In fact, before his senior year, when Laettner was a crazy 56 percent from 3-point distance on 97 attempts, he shot 38 percent on only 66 attempts the previous three seasons. Hurt shot 39 percent on his 107 3-point attempts this year and 49 percent overall from the field.

Like Christian, Matthew averaged an assist, almost one block, as well as half a steal a game. Hurt pulled down one less rebound but also averaged almost another point at 9.7 per contest. He was in double figures most of the year until a late-season turn toward the bench saw him lose some of his minutes.

The lack of playing time has led to rampant speculation that Hurt is exploring a transfer, but he had a solid freshman year with some growing pains that had to be expected with his slight frame and lack of elite athleticism. The high five-star rating probably did him a little disservice as he was not a one and done player. The biggest deficiency in his game is his lack of strength and toughness, but he has a lot of room for physical growth which should help him improve in his weaker areas.

His offense is not one of those weaknesses. Hurt has a polished and varied arsenal at his disposal. He does not jump high on his shots, but he has a quick release, a nice sidestep, and a solid ball fake and drive in addition to some good post moves and spins. He shot over 57 percent on almost four 2-point attempts per game even though we think of him mostly as a standstill shooter.

I’d argue that at this point in their careers, Hurt is more in tune with his offensive capabilities than Laettner was, although Christian took a great leap forward in his second season, playing 13 more minutes and scoring 7.4 more points per contest. Hurt is fully capable of such a step forward for Duke basketball as well, and he would be well suited to continuing his career at Duke where he still saw over 20 minutes of game action per contest.
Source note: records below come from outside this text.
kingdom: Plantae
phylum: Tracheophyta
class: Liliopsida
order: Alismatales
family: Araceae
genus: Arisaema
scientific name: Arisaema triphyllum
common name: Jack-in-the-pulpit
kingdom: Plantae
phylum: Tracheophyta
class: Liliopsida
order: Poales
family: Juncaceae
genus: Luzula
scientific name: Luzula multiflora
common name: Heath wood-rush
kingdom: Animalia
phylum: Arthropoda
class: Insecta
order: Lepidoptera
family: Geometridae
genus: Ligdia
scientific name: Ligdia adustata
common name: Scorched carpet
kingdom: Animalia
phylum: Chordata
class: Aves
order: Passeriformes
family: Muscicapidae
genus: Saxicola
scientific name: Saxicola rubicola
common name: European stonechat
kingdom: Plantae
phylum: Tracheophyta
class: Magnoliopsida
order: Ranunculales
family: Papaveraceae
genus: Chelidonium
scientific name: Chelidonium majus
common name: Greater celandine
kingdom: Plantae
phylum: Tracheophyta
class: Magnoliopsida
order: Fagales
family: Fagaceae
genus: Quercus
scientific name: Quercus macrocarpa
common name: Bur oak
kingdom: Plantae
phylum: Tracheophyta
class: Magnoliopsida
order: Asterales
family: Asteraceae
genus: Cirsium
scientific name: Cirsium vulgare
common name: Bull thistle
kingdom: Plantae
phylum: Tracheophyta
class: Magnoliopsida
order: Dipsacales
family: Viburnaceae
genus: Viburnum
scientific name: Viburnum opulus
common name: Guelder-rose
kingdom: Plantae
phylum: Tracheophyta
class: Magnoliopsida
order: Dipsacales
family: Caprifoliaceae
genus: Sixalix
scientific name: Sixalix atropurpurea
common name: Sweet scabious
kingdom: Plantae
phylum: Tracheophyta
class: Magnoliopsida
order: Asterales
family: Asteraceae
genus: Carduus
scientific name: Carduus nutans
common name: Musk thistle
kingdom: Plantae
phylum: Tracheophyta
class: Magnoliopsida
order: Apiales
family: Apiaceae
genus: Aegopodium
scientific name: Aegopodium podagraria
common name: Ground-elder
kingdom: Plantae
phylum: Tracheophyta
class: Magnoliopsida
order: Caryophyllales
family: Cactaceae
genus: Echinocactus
Interestingly, Hurt was the 11th most efficient player in the ACC and 15th in block percentage. In fact, when we compare him with All-ACC Freshman teammate, Cassius Stanley, Hurt was No. 2 in offensive box plus-minus, No. 6 in win share per 40 minutes, and No. 17 in offensive rebound percentage. Stanley was No. 19, No. 16, and No. 19 in those metrics, respectively, and they were the only ones in which they overlapped.

Hurt had a better season than many believe, and next year could be even better. I put that picture up there at the top of this slide because that was a Christian Laettner-type moment when Hurt flew into the lane and grabbed a rebound that seemed destined for the Seminoles.

If Hurt had the Duke basketball royalty’s confidence, swagger, and instincts while sticking around for four years, he too could have his jersey hanging high in Cameron Indoor someday and retire another number in the storied history of Duke basketball.